1. Authenticate once, trust forever. A session that is valid for 30 days without re-verification gives an attacker 30 days to exploit a stolen session token. Implement session risk scoring and periodic re-authentication, especially for sensitive operations. Long session lifetimes are a gift to attackers.

2. Self-reported device posture. Trusting the client to report its own OS version, encryption status, or MDM enrollment without cryptographic attestation. An attacker can spoof any self-reported attribute. Require device attestation via TPM-bound certificates or platform attestation APIs.

3. VPN as the zero trust solution. VPN authenticates at connection time and then grants broad network access to the internal network. This is perimeter security, not zero trust. A compromised device with a VPN connection has the same access as a trusted device. Replace VPN with identity-aware proxies that evaluate policy per-request.
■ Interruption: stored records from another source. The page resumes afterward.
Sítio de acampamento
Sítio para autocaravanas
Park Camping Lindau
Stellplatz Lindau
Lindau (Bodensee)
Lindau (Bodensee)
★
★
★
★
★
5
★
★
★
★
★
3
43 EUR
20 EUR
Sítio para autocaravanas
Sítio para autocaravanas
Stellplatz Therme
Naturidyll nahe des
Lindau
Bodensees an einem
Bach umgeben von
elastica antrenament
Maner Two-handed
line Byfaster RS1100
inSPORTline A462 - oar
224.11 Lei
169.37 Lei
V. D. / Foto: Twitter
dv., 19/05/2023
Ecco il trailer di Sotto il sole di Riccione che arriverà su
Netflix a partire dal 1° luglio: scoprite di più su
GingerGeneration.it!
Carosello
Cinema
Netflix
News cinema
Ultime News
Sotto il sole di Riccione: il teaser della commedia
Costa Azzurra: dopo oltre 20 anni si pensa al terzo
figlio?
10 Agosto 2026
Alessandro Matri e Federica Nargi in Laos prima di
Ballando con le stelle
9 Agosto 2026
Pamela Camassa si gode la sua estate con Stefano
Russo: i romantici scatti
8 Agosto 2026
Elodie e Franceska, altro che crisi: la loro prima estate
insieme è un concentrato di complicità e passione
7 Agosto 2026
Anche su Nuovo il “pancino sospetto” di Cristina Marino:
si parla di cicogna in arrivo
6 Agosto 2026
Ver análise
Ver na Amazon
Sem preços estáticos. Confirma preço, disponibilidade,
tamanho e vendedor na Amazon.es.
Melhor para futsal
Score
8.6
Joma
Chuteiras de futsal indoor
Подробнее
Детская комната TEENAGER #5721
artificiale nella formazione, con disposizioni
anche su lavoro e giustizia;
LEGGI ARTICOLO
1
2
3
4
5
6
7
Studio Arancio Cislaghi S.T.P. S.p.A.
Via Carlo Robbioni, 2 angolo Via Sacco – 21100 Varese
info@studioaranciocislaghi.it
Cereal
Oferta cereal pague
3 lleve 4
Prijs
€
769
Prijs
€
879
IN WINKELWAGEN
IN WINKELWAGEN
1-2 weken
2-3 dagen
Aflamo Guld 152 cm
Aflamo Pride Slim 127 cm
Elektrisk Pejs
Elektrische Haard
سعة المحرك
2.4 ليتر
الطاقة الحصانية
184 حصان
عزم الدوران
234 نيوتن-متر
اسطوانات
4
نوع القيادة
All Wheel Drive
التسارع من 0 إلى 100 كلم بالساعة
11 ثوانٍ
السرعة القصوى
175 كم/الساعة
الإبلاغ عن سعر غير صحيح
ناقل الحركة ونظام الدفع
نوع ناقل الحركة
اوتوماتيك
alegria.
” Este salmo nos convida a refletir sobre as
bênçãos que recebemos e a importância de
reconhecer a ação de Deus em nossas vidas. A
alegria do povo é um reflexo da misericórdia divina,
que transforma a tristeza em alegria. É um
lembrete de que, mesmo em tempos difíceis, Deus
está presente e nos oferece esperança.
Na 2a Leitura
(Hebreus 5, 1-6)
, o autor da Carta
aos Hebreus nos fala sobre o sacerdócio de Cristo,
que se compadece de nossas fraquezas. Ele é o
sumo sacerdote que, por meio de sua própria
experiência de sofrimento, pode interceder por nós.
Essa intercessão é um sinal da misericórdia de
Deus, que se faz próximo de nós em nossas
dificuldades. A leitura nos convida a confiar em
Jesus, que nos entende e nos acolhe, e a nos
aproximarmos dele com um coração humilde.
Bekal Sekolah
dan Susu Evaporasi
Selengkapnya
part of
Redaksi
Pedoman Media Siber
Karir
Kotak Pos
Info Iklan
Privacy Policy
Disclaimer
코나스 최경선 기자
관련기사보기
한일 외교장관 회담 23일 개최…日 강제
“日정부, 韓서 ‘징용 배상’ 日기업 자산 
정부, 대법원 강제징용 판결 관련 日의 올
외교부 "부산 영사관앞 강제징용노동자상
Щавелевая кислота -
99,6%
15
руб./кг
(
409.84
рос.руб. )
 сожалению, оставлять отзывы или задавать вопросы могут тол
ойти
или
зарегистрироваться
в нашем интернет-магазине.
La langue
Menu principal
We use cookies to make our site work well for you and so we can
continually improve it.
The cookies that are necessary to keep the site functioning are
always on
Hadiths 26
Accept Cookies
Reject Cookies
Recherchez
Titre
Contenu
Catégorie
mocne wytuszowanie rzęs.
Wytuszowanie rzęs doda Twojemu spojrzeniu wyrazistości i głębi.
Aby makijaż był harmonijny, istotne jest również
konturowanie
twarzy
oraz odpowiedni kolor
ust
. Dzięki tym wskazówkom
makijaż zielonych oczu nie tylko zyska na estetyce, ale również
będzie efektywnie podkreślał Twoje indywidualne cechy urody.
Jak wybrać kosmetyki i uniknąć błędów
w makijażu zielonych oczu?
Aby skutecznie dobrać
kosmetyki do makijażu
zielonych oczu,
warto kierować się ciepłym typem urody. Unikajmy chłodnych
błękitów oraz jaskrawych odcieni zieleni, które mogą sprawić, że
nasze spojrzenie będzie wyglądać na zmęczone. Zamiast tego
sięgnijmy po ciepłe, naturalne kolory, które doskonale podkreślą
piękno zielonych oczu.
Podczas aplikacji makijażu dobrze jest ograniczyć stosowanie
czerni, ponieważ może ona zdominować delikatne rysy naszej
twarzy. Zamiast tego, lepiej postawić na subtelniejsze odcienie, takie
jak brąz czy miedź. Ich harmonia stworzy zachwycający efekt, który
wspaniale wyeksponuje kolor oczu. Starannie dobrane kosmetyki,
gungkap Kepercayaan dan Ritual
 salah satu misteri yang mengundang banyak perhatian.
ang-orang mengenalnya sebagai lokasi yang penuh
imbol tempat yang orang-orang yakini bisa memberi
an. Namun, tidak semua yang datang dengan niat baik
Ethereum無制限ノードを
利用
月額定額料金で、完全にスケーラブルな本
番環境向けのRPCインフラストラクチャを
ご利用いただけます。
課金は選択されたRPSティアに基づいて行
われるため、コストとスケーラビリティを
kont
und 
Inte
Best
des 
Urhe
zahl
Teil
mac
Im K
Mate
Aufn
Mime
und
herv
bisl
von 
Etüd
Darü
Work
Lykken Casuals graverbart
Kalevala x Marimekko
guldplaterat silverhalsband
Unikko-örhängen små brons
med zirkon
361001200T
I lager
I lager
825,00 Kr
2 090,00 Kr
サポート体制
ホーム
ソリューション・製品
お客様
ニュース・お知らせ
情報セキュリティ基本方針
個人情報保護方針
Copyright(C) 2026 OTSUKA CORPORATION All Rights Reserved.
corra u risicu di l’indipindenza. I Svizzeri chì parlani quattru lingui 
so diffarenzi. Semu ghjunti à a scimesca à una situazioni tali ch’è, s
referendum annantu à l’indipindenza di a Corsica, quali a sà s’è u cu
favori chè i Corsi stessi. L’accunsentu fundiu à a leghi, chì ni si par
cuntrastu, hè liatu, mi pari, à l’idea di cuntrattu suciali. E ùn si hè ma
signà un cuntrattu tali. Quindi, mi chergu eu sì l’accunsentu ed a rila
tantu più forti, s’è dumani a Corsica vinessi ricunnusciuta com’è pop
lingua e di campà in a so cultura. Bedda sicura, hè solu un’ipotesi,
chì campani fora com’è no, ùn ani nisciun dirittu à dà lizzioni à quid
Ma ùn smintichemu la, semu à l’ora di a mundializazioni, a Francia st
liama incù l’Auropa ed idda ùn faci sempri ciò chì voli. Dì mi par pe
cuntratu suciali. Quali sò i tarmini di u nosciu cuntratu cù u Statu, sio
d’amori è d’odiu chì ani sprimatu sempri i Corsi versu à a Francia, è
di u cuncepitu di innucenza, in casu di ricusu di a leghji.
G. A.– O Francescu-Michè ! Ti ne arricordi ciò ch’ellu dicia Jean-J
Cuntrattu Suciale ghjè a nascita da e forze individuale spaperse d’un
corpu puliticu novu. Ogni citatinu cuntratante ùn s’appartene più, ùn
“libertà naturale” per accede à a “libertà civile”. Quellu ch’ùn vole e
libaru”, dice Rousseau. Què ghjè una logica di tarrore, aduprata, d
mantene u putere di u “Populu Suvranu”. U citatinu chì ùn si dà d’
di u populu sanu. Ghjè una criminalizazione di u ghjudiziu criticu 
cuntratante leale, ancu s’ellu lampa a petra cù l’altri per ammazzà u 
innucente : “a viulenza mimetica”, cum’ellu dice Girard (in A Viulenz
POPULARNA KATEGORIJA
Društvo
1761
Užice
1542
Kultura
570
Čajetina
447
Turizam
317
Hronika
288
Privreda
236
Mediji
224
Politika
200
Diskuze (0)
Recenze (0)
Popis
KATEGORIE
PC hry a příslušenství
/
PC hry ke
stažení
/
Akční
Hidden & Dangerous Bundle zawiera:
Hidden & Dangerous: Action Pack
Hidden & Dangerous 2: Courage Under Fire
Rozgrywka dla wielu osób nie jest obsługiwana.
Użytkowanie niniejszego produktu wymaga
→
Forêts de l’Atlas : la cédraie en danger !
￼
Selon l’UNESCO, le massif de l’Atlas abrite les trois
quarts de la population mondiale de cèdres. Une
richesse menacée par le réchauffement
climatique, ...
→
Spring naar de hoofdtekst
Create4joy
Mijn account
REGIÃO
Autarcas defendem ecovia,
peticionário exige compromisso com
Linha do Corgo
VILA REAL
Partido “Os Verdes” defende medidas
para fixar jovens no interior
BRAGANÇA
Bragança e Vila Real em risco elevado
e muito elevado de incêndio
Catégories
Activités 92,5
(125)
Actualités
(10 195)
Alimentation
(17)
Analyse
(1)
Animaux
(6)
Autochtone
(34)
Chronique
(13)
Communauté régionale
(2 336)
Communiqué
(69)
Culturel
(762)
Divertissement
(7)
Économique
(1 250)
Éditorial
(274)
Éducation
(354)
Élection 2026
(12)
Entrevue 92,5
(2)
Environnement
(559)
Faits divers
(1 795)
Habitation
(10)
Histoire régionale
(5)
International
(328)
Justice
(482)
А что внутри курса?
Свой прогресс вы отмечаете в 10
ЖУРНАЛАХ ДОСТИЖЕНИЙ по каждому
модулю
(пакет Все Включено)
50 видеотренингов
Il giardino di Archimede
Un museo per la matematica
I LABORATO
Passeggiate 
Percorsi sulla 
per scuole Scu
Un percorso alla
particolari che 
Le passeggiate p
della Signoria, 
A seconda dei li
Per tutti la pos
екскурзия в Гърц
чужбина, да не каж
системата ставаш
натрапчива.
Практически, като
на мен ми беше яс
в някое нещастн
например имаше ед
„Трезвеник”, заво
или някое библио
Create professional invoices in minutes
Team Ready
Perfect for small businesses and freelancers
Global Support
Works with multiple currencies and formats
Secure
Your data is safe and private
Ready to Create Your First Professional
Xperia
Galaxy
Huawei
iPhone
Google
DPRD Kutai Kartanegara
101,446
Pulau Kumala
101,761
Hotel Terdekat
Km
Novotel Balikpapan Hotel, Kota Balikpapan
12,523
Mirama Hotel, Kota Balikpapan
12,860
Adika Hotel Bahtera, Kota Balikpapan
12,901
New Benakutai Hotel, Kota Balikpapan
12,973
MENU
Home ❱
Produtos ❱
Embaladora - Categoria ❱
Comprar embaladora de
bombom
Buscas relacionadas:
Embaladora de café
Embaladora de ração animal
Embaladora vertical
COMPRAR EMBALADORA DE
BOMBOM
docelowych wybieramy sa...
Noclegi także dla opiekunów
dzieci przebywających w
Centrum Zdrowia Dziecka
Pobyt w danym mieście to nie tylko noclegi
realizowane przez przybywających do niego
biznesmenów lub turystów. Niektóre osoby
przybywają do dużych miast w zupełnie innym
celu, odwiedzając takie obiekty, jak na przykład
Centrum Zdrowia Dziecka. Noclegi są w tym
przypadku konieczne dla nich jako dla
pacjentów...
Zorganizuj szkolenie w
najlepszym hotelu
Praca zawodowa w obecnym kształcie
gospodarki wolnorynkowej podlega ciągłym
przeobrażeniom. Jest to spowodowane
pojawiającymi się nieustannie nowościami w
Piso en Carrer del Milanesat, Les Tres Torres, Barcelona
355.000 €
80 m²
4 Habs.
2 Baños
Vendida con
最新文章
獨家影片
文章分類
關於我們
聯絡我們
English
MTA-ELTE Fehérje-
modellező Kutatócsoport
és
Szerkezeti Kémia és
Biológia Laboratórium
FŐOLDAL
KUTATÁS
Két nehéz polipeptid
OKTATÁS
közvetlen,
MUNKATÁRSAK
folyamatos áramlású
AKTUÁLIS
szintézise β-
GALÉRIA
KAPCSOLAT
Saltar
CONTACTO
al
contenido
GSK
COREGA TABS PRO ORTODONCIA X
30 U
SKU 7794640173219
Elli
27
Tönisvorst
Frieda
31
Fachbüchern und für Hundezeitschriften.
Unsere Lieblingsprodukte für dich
4. Binary access decisions. Either full access or no access, with no intermediate states. This forces administrators to over-provision access to avoid blocking legitimate users. Implement tiered access that degrades gracefully based on trust level: high trust equals full access, medium trust equals read-only, low trust equals blocked.

5. No visibility into device fleet. If you do not know how many devices access your systems, their OS versions, or their security posture, you cannot enforce device trust policies. Implement device inventory and posture collection as a prerequisite to continuous verification. You cannot protect what you cannot see.